[RECORDS SUPPLIED Boundary: Start]

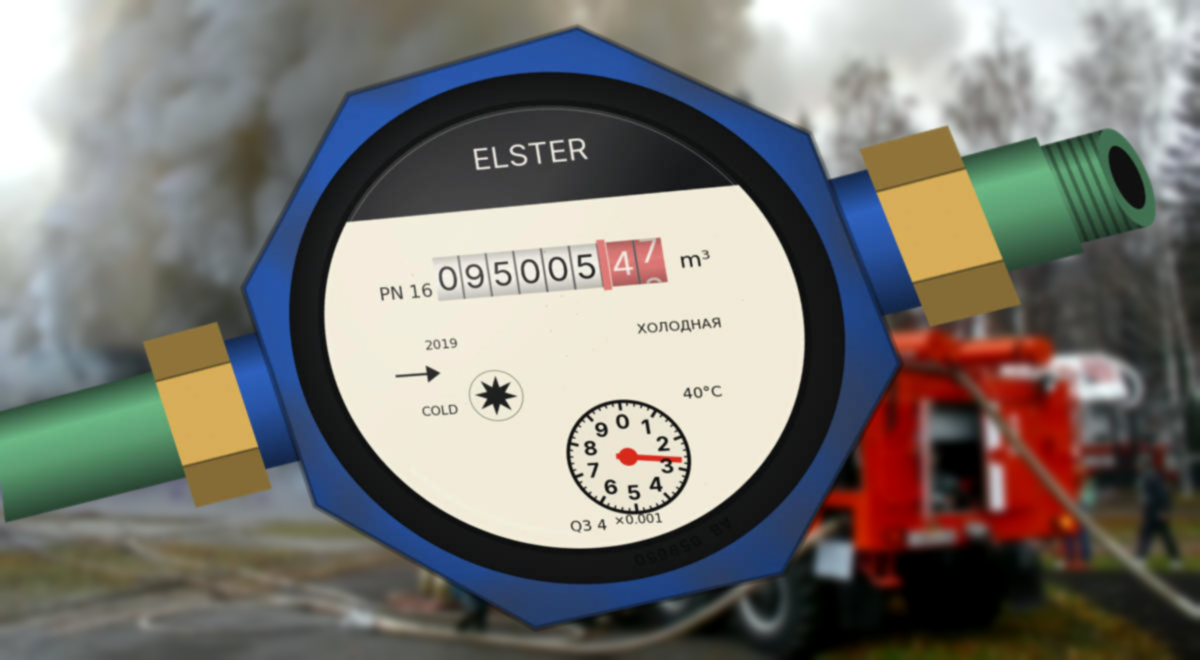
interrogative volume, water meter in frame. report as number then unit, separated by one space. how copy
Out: 95005.472 m³
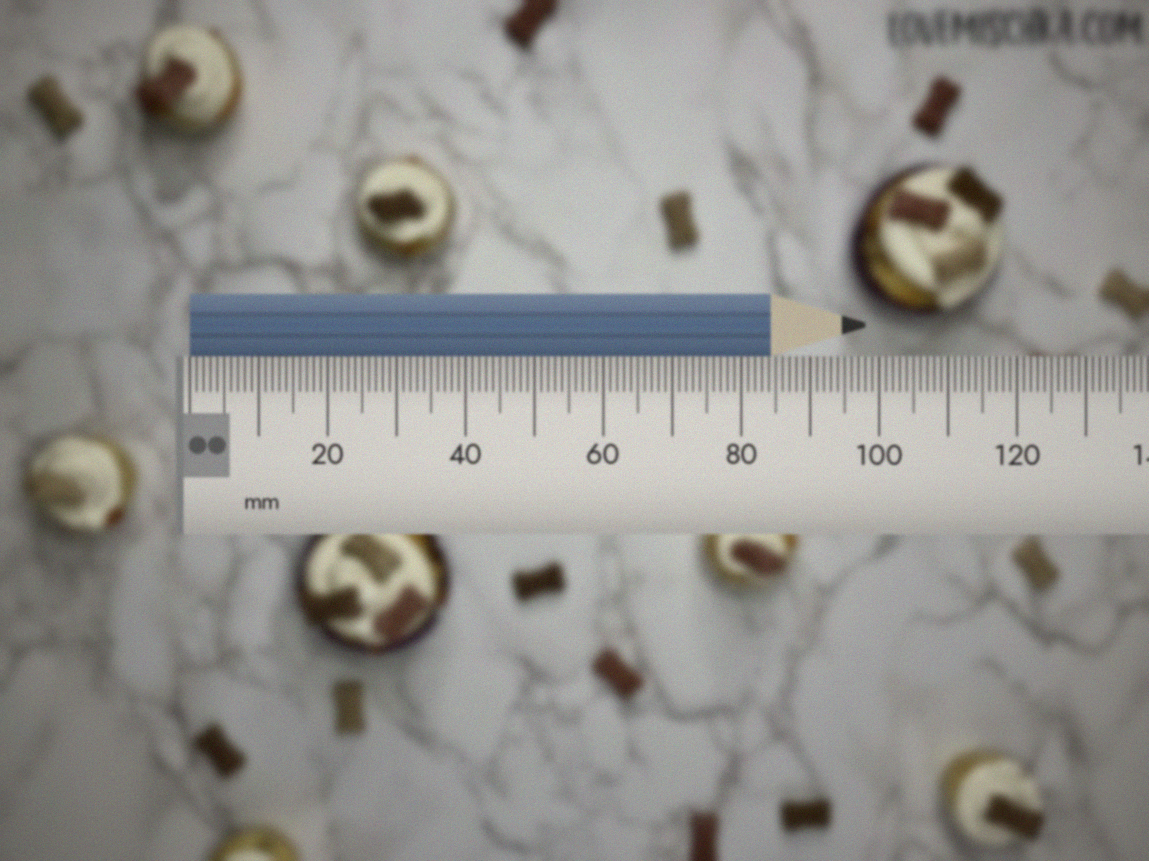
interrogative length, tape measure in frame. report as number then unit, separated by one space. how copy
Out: 98 mm
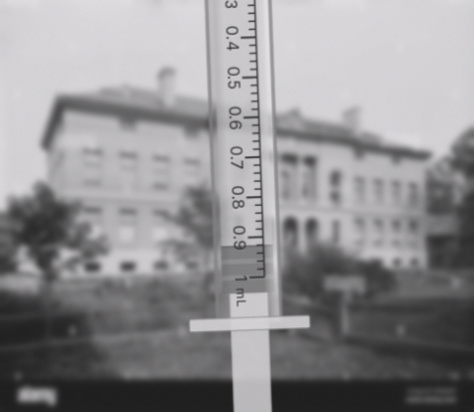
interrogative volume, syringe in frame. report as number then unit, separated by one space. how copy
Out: 0.92 mL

[RECORDS SUPPLIED Boundary: End]

- [GOAL OF THE EXERCISE] Render the lines above as a Markdown table with the columns "Row" and "Line," numbering each row and skipping blank lines. Keep the pictures out of your answer.

- [RESULT]
| Row | Line |
|---|---|
| 1 | interrogative volume, water meter in frame. report as number then unit, separated by one space. how copy |
| 2 | Out: 95005.472 m³ |
| 3 | interrogative length, tape measure in frame. report as number then unit, separated by one space. how copy |
| 4 | Out: 98 mm |
| 5 | interrogative volume, syringe in frame. report as number then unit, separated by one space. how copy |
| 6 | Out: 0.92 mL |